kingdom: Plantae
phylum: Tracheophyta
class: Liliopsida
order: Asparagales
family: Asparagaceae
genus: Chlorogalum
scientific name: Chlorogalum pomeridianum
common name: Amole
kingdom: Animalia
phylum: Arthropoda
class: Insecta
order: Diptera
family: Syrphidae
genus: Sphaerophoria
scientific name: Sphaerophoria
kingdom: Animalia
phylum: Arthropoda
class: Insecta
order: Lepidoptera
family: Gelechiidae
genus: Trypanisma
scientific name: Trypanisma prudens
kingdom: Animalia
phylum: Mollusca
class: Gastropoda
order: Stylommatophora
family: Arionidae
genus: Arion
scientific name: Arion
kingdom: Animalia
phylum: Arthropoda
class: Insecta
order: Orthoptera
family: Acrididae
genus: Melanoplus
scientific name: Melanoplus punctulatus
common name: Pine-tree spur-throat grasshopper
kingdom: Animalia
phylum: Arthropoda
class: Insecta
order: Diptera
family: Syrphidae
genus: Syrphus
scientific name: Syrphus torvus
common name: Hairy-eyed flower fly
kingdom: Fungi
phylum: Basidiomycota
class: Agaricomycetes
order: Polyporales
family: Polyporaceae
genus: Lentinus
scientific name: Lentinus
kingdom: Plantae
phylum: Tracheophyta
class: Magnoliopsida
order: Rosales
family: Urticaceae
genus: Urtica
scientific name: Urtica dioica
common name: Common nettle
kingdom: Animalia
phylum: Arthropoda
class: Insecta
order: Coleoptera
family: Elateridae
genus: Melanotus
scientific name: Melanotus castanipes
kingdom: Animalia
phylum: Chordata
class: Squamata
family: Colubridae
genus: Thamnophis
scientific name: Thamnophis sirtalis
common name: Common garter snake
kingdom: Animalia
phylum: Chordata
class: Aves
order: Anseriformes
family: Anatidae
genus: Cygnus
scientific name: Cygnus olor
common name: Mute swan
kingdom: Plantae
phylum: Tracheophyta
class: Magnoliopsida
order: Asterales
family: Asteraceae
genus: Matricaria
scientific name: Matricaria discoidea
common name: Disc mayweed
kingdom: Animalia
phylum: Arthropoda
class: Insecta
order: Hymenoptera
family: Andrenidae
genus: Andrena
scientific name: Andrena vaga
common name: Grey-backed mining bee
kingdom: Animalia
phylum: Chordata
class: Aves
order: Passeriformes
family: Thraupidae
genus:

Work required:
Turn the lines of the items, from the first line up to and including the line containing "scientific name: Andrena vaga", into a JSON list of strings with one string per line and any blank lines omitted.

Worked solution:
[
  "kingdom: Plantae",
  "phylum: Tracheophyta",
  "class: Liliopsida",
  "order: Asparagales",
  "family: Asparagaceae",
  "genus: Chlorogalum",
  "scientific name: Chlorogalum pomeridianum",
  "common name: Amole",
  "kingdom: Animalia",
  "phylum: Arthropoda",
  "class: Insecta",
  "order: Diptera",
  "family: Syrphidae",
  "genus: Sphaerophoria",
  "scientific name: Sphaerophoria",
  "kingdom: Animalia",
  "phylum: Arthropoda",
  "class: Insecta",
  "order: Lepidoptera",
  "family: Gelechiidae",
  "genus: Trypanisma",
  "scientific name: Trypanisma prudens",
  "kingdom: Animalia",
  "phylum: Mollusca",
  "class: Gastropoda",
  "order: Stylommatophora",
  "family: Arionidae",
  "genus: Arion",
  "scientific name: Arion",
  "kingdom: Animalia",
  "phylum: Arthropoda",
  "class: Insecta",
  "order: Orthoptera",
  "family: Acrididae",
  "genus: Melanoplus",
  "scientific name: Melanoplus punctulatus",
  "common name: Pine-tree spur-throat grasshopper",
  "kingdom: Animalia",
  "phylum: Arthropoda",
  "class: Insecta",
  "order: Diptera",
  "family: Syrphidae",
  "genus: Syrphus",
  "scientific name: Syrphus torvus",
  "common name: Hairy-eyed flower fly",
  "kingdom: Fungi",
  "phylum: Basidiomycota",
  "class: Agaricomycetes",
  "order: Polyporales",
  "family: Polyporaceae",
  "genus: Lentinus",
  "scientific name: Lentinus",
  "kingdom: Plantae",
  "phylum: Tracheophyta",
  "class: Magnoliopsida",
  "order: Rosales",
  "family: Urticaceae",
  "genus: Urtica",
  "scientific name: Urtica dioica",
  "common name: Common nettle",
  "kingdom: Animalia",
  "phylum: Arthropoda",
  "class: Insecta",
  "order: Coleoptera",
  "family: Elateridae",
  "genus: Melanotus",
  "scientific name: Melanotus castanipes",
  "kingdom: Animalia",
  "phylum: Chordata",
  "class: Squamata",
  "family: Colubridae",
  "genus: Thamnophis",
  "scientific name: Thamnophis sirtalis",
  "common name: Common garter snake",
  "kingdom: Animalia",
  "phylum: Chordata",
  "class: Aves",
  "order: Anseriformes",
  "family: Anatidae",
  "genus: Cygnus",
  "scientific name: Cygnus olor",
  "common name: Mute swan",
  "kingdom: Plantae",
  "phylum: Tracheophyta",
  "class: Magnoliopsida",
  "order: Asterales",
  "family: Asteraceae",
  "genus: Matricaria",
  "scientific name: Matricaria discoidea",
  "common name: Disc mayweed",
  "kingdom: Animalia",
  "phylum: Arthropoda",
  "class: Insecta",
  "order: Hymenoptera",
  "family: Andrenidae",
  "genus: Andrena",
  "scientific name: Andrena vaga"
]